Wildland
After spending six years as a foreign correspondent in China, Evan Osnos returned to the United States to cover American political life for the New Yorker in 2013 just as our political systems was beginning to unravel. After writing a biography of President Biden, Osnos turned his attention to that unraveling by telling its story through events in three communities–Greenwich CT where he grew up and the first two cities he worked in, Clarksburg VA and Chicago IL.
His basic point is not all that unusual:
America wasn’6 just losing a story of itself; it was losing a habit of mind, a capacity to envisage a common good. Americans did not deny their fears; they announced them and acted on them. (10)
The book’s value lies in its narrative which weaves the very different experiences of the three communities he lived in before he headed off to China.
Greenwich is one of the wealthiest communities in the United States and has long been a bastion of the traditional Republican elite, including the Bush family. Osnos shows how the community has changed, with hedge fund executives taking the town to the right and, in some cases, off the ethical rails. At the same time, the town has diversified socially and ethnically which makes it a microcosm of some of the most dramatic changes sweeping the country, including our growing economic inequality.
Osnos got his first reporting job in Clarksburg which is as different from Greenwich as a small city could be. It epitomizes the rust belt and its decline. Perhaps because it was so different from his home town, Osnos fell in love with the place and has regularly returned there over the years which allowed him to witness its decline and report on how it has contributed to our becoming, in his terms, a wildland.
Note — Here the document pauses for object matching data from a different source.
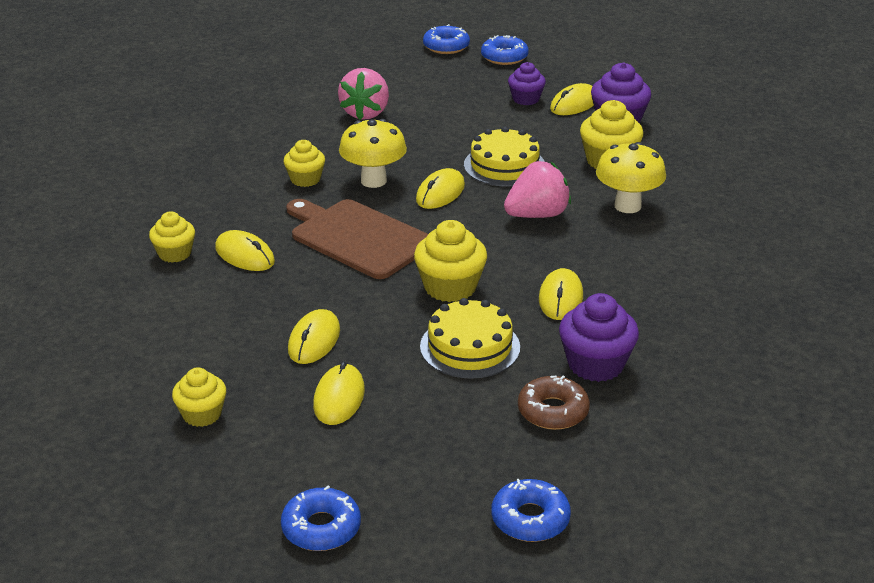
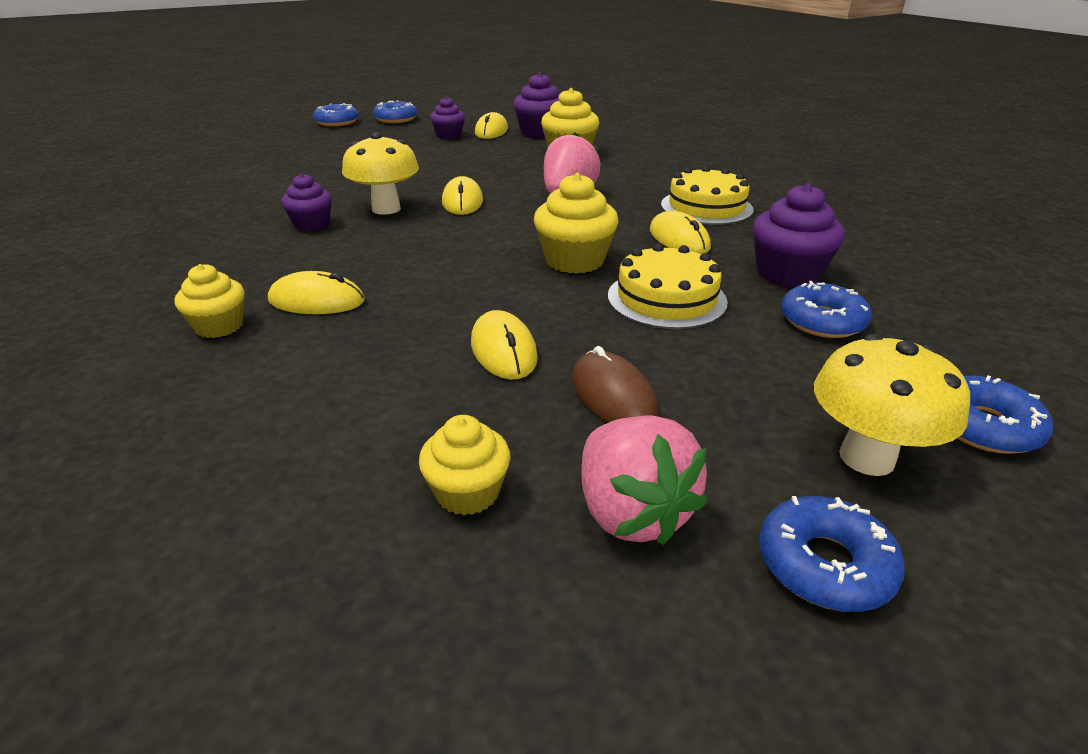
camera: 35 degrees left, 0 degrees up
yellow cupcake [283,140,325,187] -> purple cupcake [281,173,332,231]
brown cutting board [286,199,428,279] -> none
yellow mouse [313,361,365,425] -> brown mouse [572,346,658,422]
pink strawberry [338,68,389,120] -> pink strawberry moved to [581,415,708,545]
yellow cake [464,127,545,187] -> yellow cake moved to [661,166,754,225]
brown donut [518,375,590,430] -> blue donut [781,281,872,338]
yellow mushroom [596,142,666,213] -> yellow mushroom moved to [814,334,970,476]

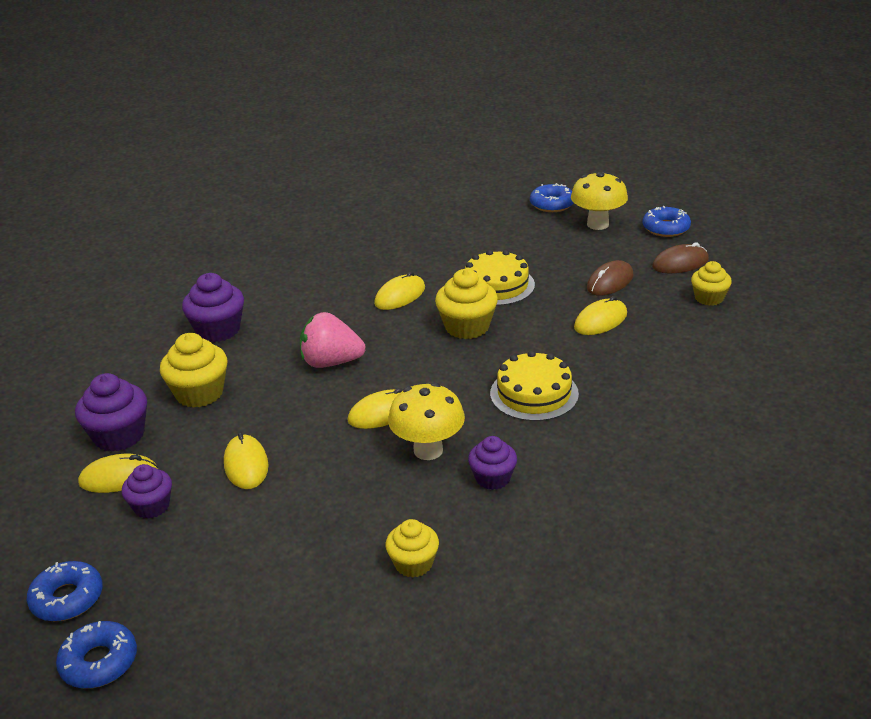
camera: 110 degrees left, 0 degrees up
yellow cupcake [175,264,245,338] -> yellow cupcake moved to [386,519,439,578]
yellow mouse [268,271,365,314] -> yellow mouse moved to [224,432,269,489]
pink strawberry [581,415,708,545] -> brown mouse [652,243,709,273]
yellow cake [661,166,754,225] -> yellow cake moved to [490,351,579,421]
purple cupcake [753,183,845,287] -> purple cupcake moved to [182,273,244,342]
blue donut [781,281,872,338] -> none

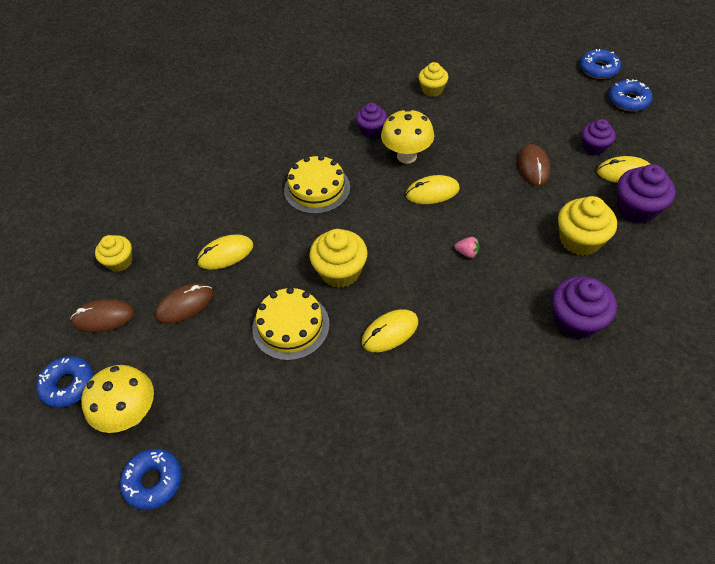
camera: 165 degrees left, 20 degrees up
yellow mouse [224,432,269,489] -> brown mouse [518,144,550,186]
pink strawberry [300,312,365,368] -> pink strawberry [455,237,479,258], size x0.44

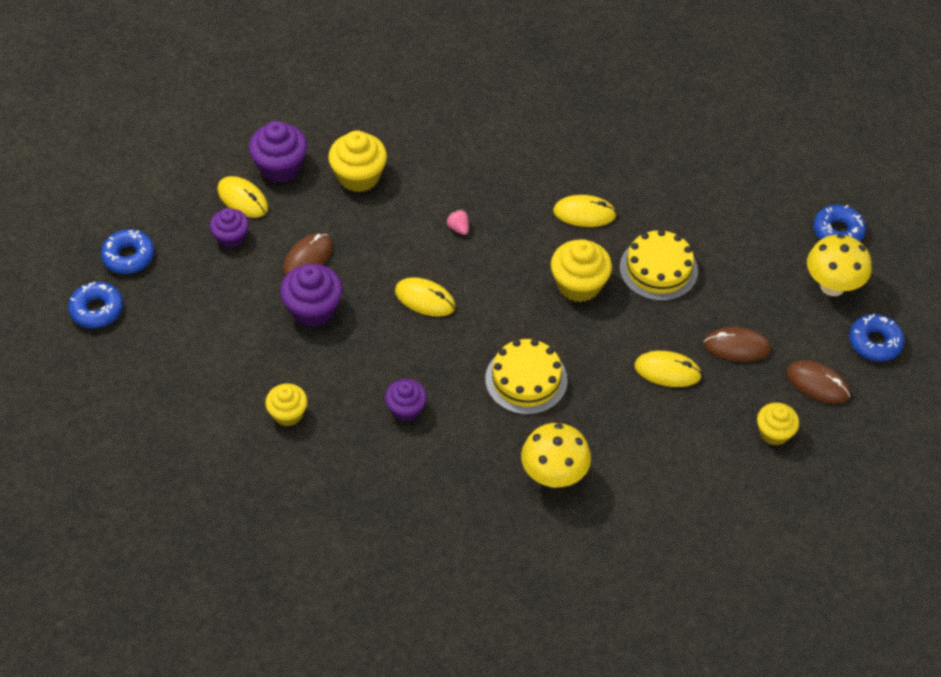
camera: 145 degrees left, 0 degrees up
yellow mushroom [381,109,434,164] -> yellow mushroom moved to [521,423,591,488]
purple cupcake [552,276,617,339] -> purple cupcake moved to [280,264,343,327]

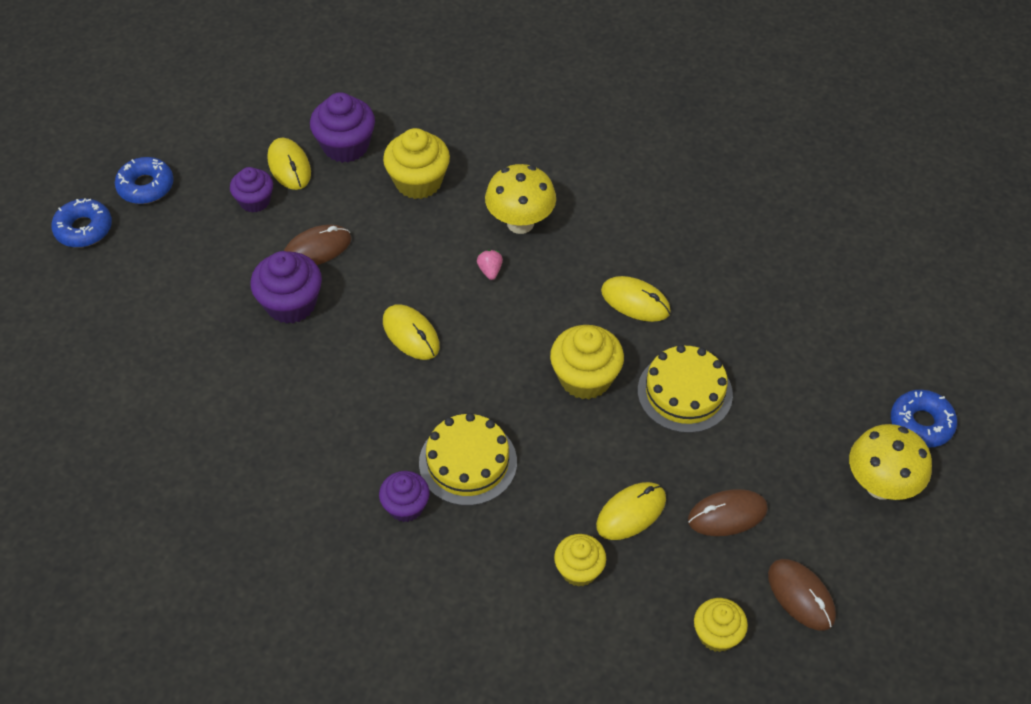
camera: 25 degrees right, 0 degrees up
yellow cupcake [265,384,307,426] -> yellow cupcake moved to [554,534,606,587]
purple cupcake [385,379,427,422] -> purple cupcake moved to [379,471,430,522]
yellow mushroom [521,423,591,488] -> yellow mushroom moved to [485,164,556,234]
yellow mouse [634,351,702,387] -> yellow mouse turned 75 degrees counterclockwise [596,482,666,540]
brown mouse [704,327,771,362] -> brown mouse turned 45 degrees counterclockwise [688,489,768,536]
blue donut [849,314,905,361] -> none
Osnos then got a job at the Chicago Tribune which initially sent him to China before he joined the New Yorker. Chicago presents us with a very different story of our “wilding,” which Osnos tells largely through the lens of families who struggle with the continued impact of systemic racism on all aspects of urban life.
This is not a fun book. Its title takes off from the wildfires which also began sweeping this country at about the same time he returned from China. It’s not just wildfires. Instead, Osnos is convinced that we’ve become a wild land which is definitely not fun to read about.
However, it is also an important book because it provides a grass roots view of our ongoing unraveling which also means that it may be the best book to read about our current crisis if you only have time to read one of them.